Jones leaned over the specimen, looking at it from all angles. “What happened to it?”
“Aside from becoming a meal for Jaws,” Hawkins said, “that’s what we need to find out.”
“Looks like it got into something,” Jones said, pointing to a band of red where the turtle’s constricted midsection came together.
“Nasty,” DeWinter said. “But this is actually a good thing, right? We’re here to find things like this.”
He felt horrible for it, but Hawkins agreed. Finding this deformed turtle was a very good thing, but as he looked down at the ruined creature, it certainly didn’t feel good. “Yeah, this is why we’re here. But I wish we weren’t.”
That wasn’t entirely true. He looked at Joliet. She met his eyes. They both smiled.
Silence lingered for a moment longer than Jones could bear. He cleared his throat. “I’ll go get a stretcher so we can move her.”
Hawkins turned toward him and saw DeWinter smiling like she knew something he didn’t. Does she? Joliet did spend a good amount of off-time with DeWinter. They were the only two women on board. Before Hawkins could dwell on the idea, a sea of frantic voices that sounded something like a gobble of frightened turkeys drowned out his thoughts. The rest of the crew had arrived, all asking questions and retelling their version of the story at once.
Hawkins heard Phil Bennett, the youngest crewmember on board, ask, “Should we try to kill that shark?”
It was a stupid question. The Magellan had been sent to research the Garbage Patch to help preserve the
environment for creatures like the shark. That someone on board, even if he was a mechanic and not a conservationist, would ask that question revealed what an uphill battle cleaning up the Garbage Patch would be. The idea of killing a shark simply because it tried to eat someone made little sense to Hawkins, but he knew it made perfect sense to many people. The problem was, people were still terrified of the unknown, which included most everything in the ocean, and reacted to dangerous animals with violence. Humanity liked to think they were at the top of the food chain, but without modern weapons, people weren’t top dog, and being eaten was, and always had been, part of the gig. Animals ate people. People ate animals. A shark eating a human being was as natural as a twenty-piece serving of chicken nuggets, perhaps more so.
That was his take on the situation.

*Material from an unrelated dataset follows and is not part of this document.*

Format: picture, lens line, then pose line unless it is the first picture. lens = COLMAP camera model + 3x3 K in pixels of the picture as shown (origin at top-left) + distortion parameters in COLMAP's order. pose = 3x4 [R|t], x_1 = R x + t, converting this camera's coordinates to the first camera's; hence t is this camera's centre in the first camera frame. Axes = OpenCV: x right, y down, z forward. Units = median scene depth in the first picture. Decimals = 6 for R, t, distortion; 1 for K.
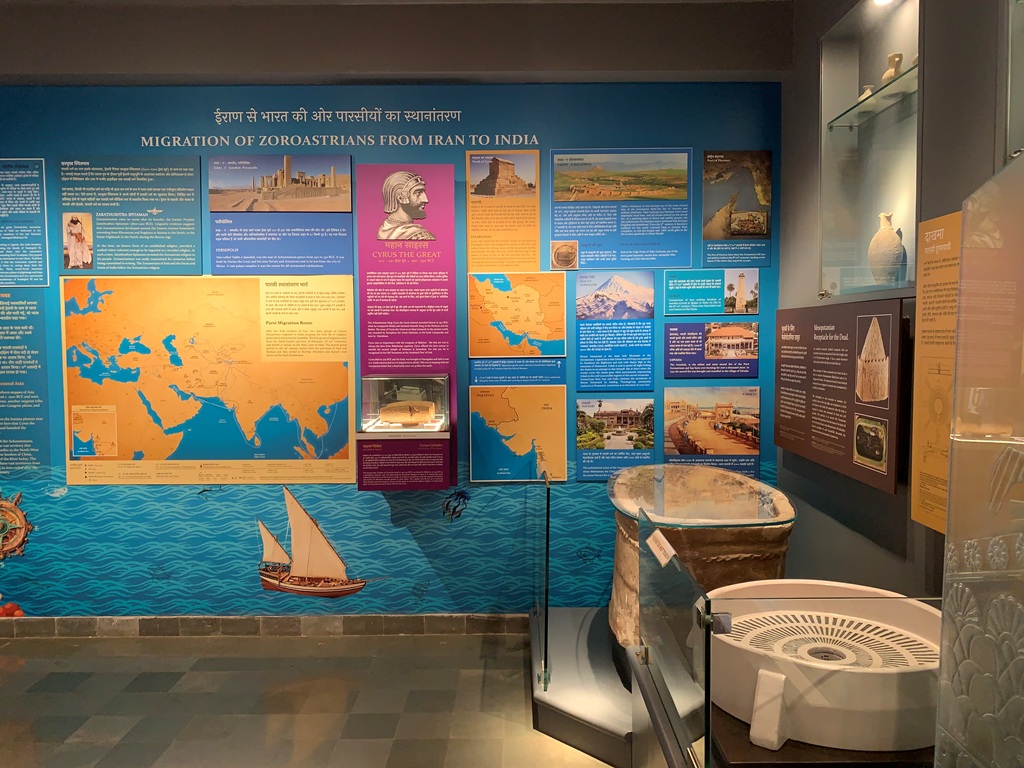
lens RADIAL K [[793.9, 0, 512.3], [0, 793.9, 385.8], [0, 0, 1]] dist [0.042849, -0.058806]
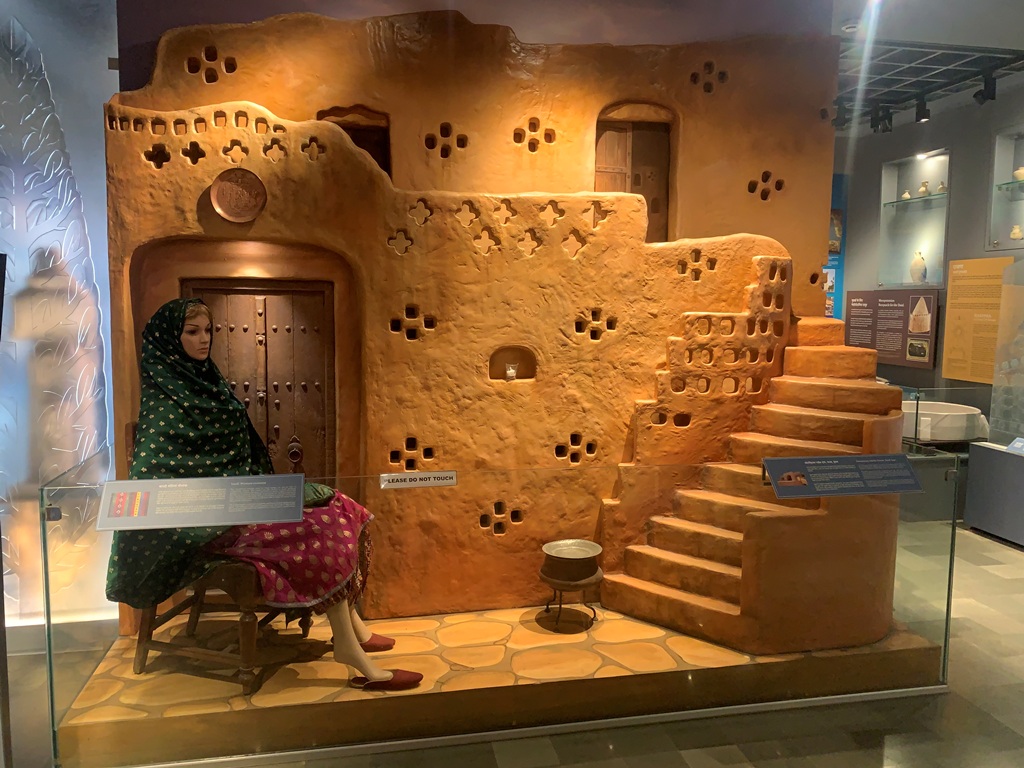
lens RADIAL K [[793.9, 0, 512.2], [0, 793.9, 381.3], [0, 0, 1]] dist [0.042849, -0.058806]
pose [[0.979598, -0.003997, 0.200929, -1.117561], [-0.003910, 0.999234, 0.038937, 0.071241], [-0.200931, -0.038928, 0.978832, -1.002750]]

He’d like to believe there was some kind of natural law that said sharks wouldn’t try to eat people, but he knew better. Even people ate other people when tradition, or desperation, required it. And those people weren’t hunted down and shot like crazed beasts. Sometimes they got movie deals.
Hawkins decided to ignore the question. Bennett was young and allowed to be stupid. The man who spoke next would have to cut the conversation short, either way.
“What in the name of St. Peter were you two thinking?” shouted a voice that parted the crew. Captain Jonathan Drake, a sixty-year-old man with the body of a forty-year-old professional wrestler stepped up to Hawkins. The crew encircling them stepped back when Drake crossed his arms over his chest, as though the man’s muscles produced some kind of invisible force field.
Hawkins and Joliet knew better than to reply right away. Engaging the captain when his hackles were raised never worked out well for his verbal sparring partner. Best to wait it out and offer an explanation when Drake’s face lost a few shades of red.
What Hawkins did do was take a single step to the side, revealing the deformed loggerhead turtle on the deck. Drake saw it immediately, but made no comment. He rubbed his square chin, scratching at the neatly trimmed white hair that framed his face and head. Drake wasn’t just the captain of the Magellan, he also believed in its mandate—to study the harmful effects humanity has on the planet’s oceans and try to affect change. The ramifications of the turtle’s state wouldn’t be lost on the man.